* Prompt
Retype the following lines word for word, leaving out the pictures.

%%

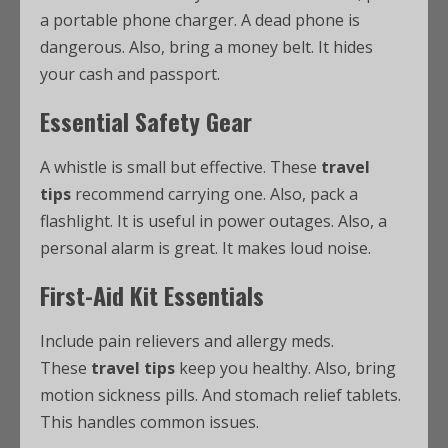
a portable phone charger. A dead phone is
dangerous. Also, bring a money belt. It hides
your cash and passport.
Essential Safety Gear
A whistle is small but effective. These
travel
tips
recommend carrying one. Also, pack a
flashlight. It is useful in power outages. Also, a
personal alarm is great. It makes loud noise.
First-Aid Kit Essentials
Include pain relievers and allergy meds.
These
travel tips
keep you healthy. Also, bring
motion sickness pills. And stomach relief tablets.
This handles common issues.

%%

* Result for this task
a portable phone charger. A dead phone is
dangerous. Also, bring a money belt. It hides
your cash and passport.
Essential Safety Gear
A whistle is small but effective. These
travel
tips
recommend carrying one. Also, pack a
flashlight. It is useful in power outages. Also, a
personal alarm is great. It makes loud noise.
First-Aid Kit Essentials
Include pain relievers and allergy meds.
These
travel tips
keep you healthy. Also, bring
motion sickness pills. And stomach relief tablets.
This handles common issues.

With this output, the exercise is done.